-- Extracted records --
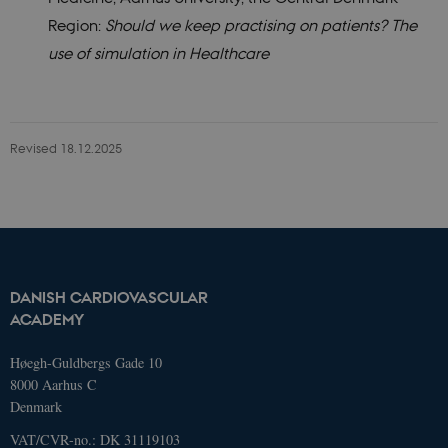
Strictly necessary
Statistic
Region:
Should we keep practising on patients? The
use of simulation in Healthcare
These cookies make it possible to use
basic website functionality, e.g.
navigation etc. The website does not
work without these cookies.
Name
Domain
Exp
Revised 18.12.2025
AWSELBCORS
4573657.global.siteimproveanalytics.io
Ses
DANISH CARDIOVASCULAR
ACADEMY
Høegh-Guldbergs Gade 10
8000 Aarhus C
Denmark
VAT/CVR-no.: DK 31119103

---

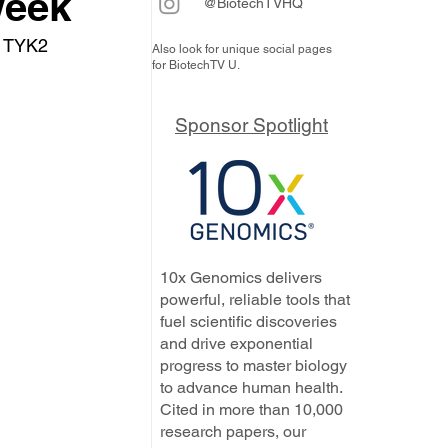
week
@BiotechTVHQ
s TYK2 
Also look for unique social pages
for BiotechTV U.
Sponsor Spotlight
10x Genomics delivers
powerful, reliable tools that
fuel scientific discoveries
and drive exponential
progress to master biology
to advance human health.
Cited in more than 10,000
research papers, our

-- Work to complete --
All lines of the records above with the word "website" in them are to be copied.

-- Response below --
basic website functionality, e.g.
navigation etc. The website does not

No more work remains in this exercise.